5 Reagindo aos que acusam Pedro Costa de filmar as Fontainhas à procura do “espetáculo da miséria”, Rancière contrapõe a questão humana por excelência. Ou melhor, a verdade ética e estética de um cinema que não desiste do fator humano: “O quarto de Vanda e as ruelas do bairro em demolição são também o teatro de uma atividade incessante – bricolage de lugares onde viver, venda de salada ou de flores, tráfico de pássaros ou de colheres roubadas –, nem que seja para pagar a dose diária, são o teatro de uma fala que não é simples lamento, mas também debate para saber se a vida é ou não a que escolhemos.”
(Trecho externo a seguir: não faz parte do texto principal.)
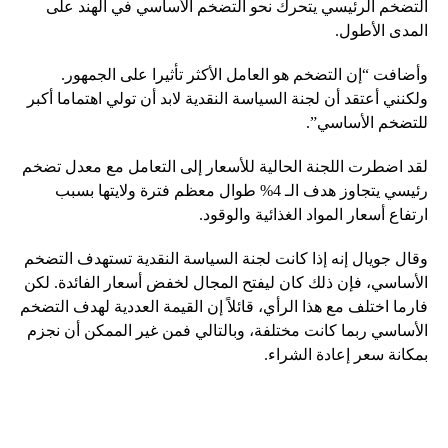
التضخم الرئيسي يتحرك نحو التضخم الأساسي في الهند على
المدى الأطول.
وأضافت “إن التضخم هو العامل الأكثر تأثيرا على الجمهور.
ولكنني أعتقد أن لجنة السياسة النقدية لابد أن تولي اهتماما أكبر
للتضخم الأساسي”.
لقد اضطرت اللجنة الحالية للأسعار إلى التعامل مع معدل تضخم
رئيسي يتجاوز هدف الـ 4% طوال معظم فترة ولايتها بسبب
ارتفاع أسعار المواد الغذائية والوقود.
وقال جويال إنه إذا كانت لجنة السياسة النقدية تستهدف التضخم
الأساسي، فإن ذلك كان ليفتح المجال لخفض أسعار الفائدة. لكن
فارما اختلف مع هذا الرأي، قائلاً إن القيمة العددية لهدف التضخم
الأساسي ربما كانت مختلفة، وبالتالي فمن غير الممكن أن نجزم
بمكانة سعر إعادة الشراء.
6 Tudo isto, enfim, suscita as mais diversas questões sobre o que vemos nos inúmeros ecrãs que povoam o nosso mundo (incluindo as nossas casas). Mais do que isso: a “aceleração” das imagens – observem-se os spots promocionais das notícias televisivas – tende a promover a ilusão de que a “velocidade” é uma prova de verdade jornalística. Daí o valor pedagógico de um outro trabalho de Luís Mendonça: o livro Majestosa Imobilidade (Edições 70); o seu subtítulo propõe mesmo um regresso às origens do cinema como uma “variação” sobre a quietude da fotografia: Contributo para uma teoria do fotograma.
7 De que falamos quando falamos de fotograma? A pergunta justifica-se na sua dimensão mais cândida, já que a nova ideologia televisiva (alheia a tudo o que é imaginação e risco criativo dentro do próprio espaço televisivo) passou a viver no mundo dos frames. Aliás, os apóstolos dessa ideologia não sabem que os filmes são… filmados, e não “gravados” (fórmula obscena cúmplice do domínio narrativo das novelas). O livro de Luís Mendonça projeta-nos nessa aventura que as imagens podem conter. Penso, por exemplo, na evocação de Belarmino Fragoso em Belarmino (1964) e Claude Brasseur em O Fio do Horizonte (1993), referindo as suas parecenças com Fernando Lopes, realizador de ambos os filmes. Não haveria maneira mais depurada de lembrar esse poder sem nome, certamente poético, que faz com que a vida de uma imagem, na imobilidade do fotograma, possa contrariar o movimento invisível da morte.
Como vemos e interpretamos as imagens que nos rodeiam? Eis uma questão de vida e de morte.